Niccolò Frangipane
(Actif de 1563 à 1597)
Bacchanale
Huile sur panneau, 61 x 121,5 cm (avec cadre),
44,5 x 105 cm (sans cadre)
Du point de vue typologique et stylistique, ce beau tableau doit sans aucun doute être attribué à Nicolò Frangipane, un peintre dont on ignore le lieu et la date de naissance, mais qui est actif et réside à Venise depuis 1563, date à laquelle remonte un contrat pour l'exécution d'un retable pour l'église de Sant'Eufemia à Mazzorbo. En 1564, Niccolò figure dans la Fraglia des peintres de la ville lagunaire, tandis que sa dernière œuvre certaine, l'Automne, aujourd'hui au Museo Civico d'Udine, est datée de 1597.
Sa production, à bien des égards inspirée du Titien et de Giorgione, est clairement divisible en trois catégories distinctes : les sujets religieux, caractérisés par des manières sèches et archaïsantes, comme la Déposition des Frari de 1593 ; les représentations profanes d'évidente dérivation giorgionesque, comme le Jeune homme au chapeau et à la flûte de Charlecote Park près de Statford on Avon, et un troisième groupe d'œuvres "comiques et bizarres", considérées comme sa spécialité. Déjà Marco Boschini, qui fut son premier biographe au XVIIe siècle, affirmait en effet que la renommée du peintre était due surtout à ces représentations, dans lesquelles la définition fortement réaliste (parfois presque caricaturale) des personnages s'accompagne d'une iconographie comique et souvent en quelque sorte scabreuse.
Le Baccanale de la Fondation Querini Stampalia de Venise appartient à ce groupe et est peut-être identifiable au "Baccanale concerto di buffoni... del Frangipani" qui apparaît dans un inventaire de tableaux de Francesco Querini à San Marziale, compilé en 1708 (M. Dazzi, E. Merkel, Catalogo della Pinacoteca della Fondazione Scientifica Querini Stampalia, Venise 1979, p. 47, n. 27), une rédaction du sujet limitée à la présence de seulement trois figures : Bacchus, un bouffon et une jeune femme.
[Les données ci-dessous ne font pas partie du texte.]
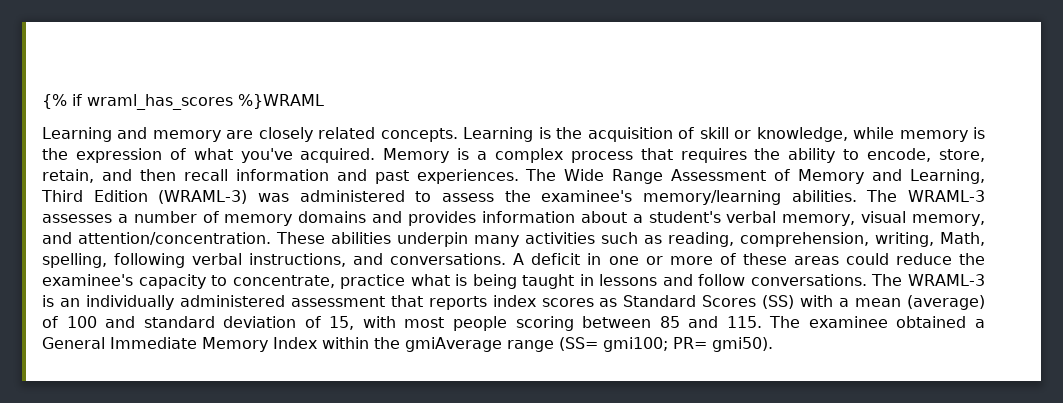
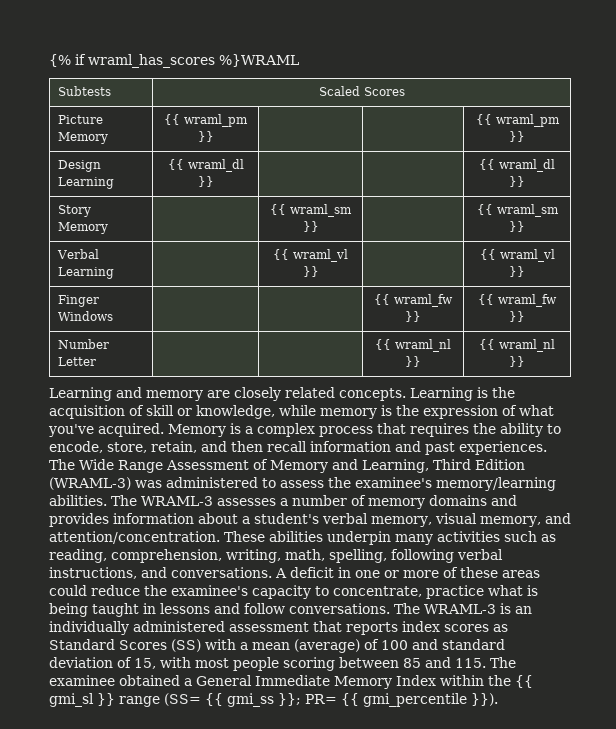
(324, 101) none -> [57,86,111,96] [318,86,405,96] [57,115,103,124] [57,132,108,144] [164,114,248,127] [197,131,214,142] [475,114,560,127] [509,131,525,142] [57,160,101,172] [57,177,114,189] [167,159,244,172] [197,176,214,187] [479,159,555,172] [509,176,525,187] [57,205,91,217] [57,222,108,234] [270,204,352,217] [302,221,319,232] [476,204,559,217] [509,221,525,232] [56,249,99,259] [57,267,114,279] [273,249,348,262] [302,266,319,277] [479,249,555,262] [509,266,525,277] [57,295,99,307] [57,311,113,321] [374,294,453,307] [405,311,421,322] [478,294,557,307] [509,311,525,322] [57,339,109,349] [57,357,96,366] [375,339,451,352] [405,356,421,367] [479,339,555,352] [509,356,525,367] // Subtests | Scaled Scores // Picture Memory | {{ wraml_pm }} | | | {{ wraml_pm }} // Design Learning | {{ wraml_dl }} | | | {{ wraml_dl }} // Story Memory | | {{ wraml_sm }} | | {{ wraml_sm }} // Verbal Learning | | {{ wraml_vl }} | | {{ wraml_vl }} // Finger Windows | | | {{ wraml_fw }} | {{ wraml_fw }} // Number Letter | | | {{ wraml_nl }} | {{ wraml_nl }}
[940,232,985,246] Math, -> [285,549,325,561] math,
[405,337,773,352] gmiAverage range (SS= gmi100; PR= gmi50). -> [515,675,533,688] [49,693,498,707] {{ gmi_sl }} range (SS= {{ gmi_ss }}; PR= {{ gmi_percentile }}).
Une composition plus articulée et complexe du même thème, dans laquelle apparaissent par ailleurs les trois mêmes figures, bien que dans une position différente (et avec une coiffure différente pour la femme), est en revanche celle documentée par une gravure anglaise du XIXe siècle "à simples contours" conservée à la Witt Library de Londres ; intitulée A Bacchanalian Subject, la gravure porte au dos une inscription au crayon, qui la dit dérivée d'un tableau existant à l'époque dans la collection Castelbarco à Milan (B.W. Meijer, Nicolò Frangipane a Rimini, in "Arte Veneta", XXIV, 1970, pp. 214, 217, note 3).
Les affinités de composition entre cette dernière et la belle table qui est présentée ici sont tout à fait remarquables : les deux figures masculines sur la droite sont tout à fait analogues et la pose de Bacchus est très similaire, avec le bras droit posé sur la petite barrique qui trône au centre de la table, même si dans le tableau son visage, saisi dans un rire grimaçant, apparaît plus semblable à celui de la rédaction vénitienne, tout comme celui de la femme à sa droite, qui là apparaît dans le dos du dieu du vin, ici se montre avec évidence les seins nus, pour souligner sa qualité de courtisane. Les deux figures sur la gauche sont également très proches, surtout celle de l'homme avec le chapeau à plumes et la flûte. Le jeune homme couronné de lauriers est également semblable, et dans l'œuvre qui est présentée ici, plus développée en largeur par rapport à la gravure, il tient un chat dans ses bras.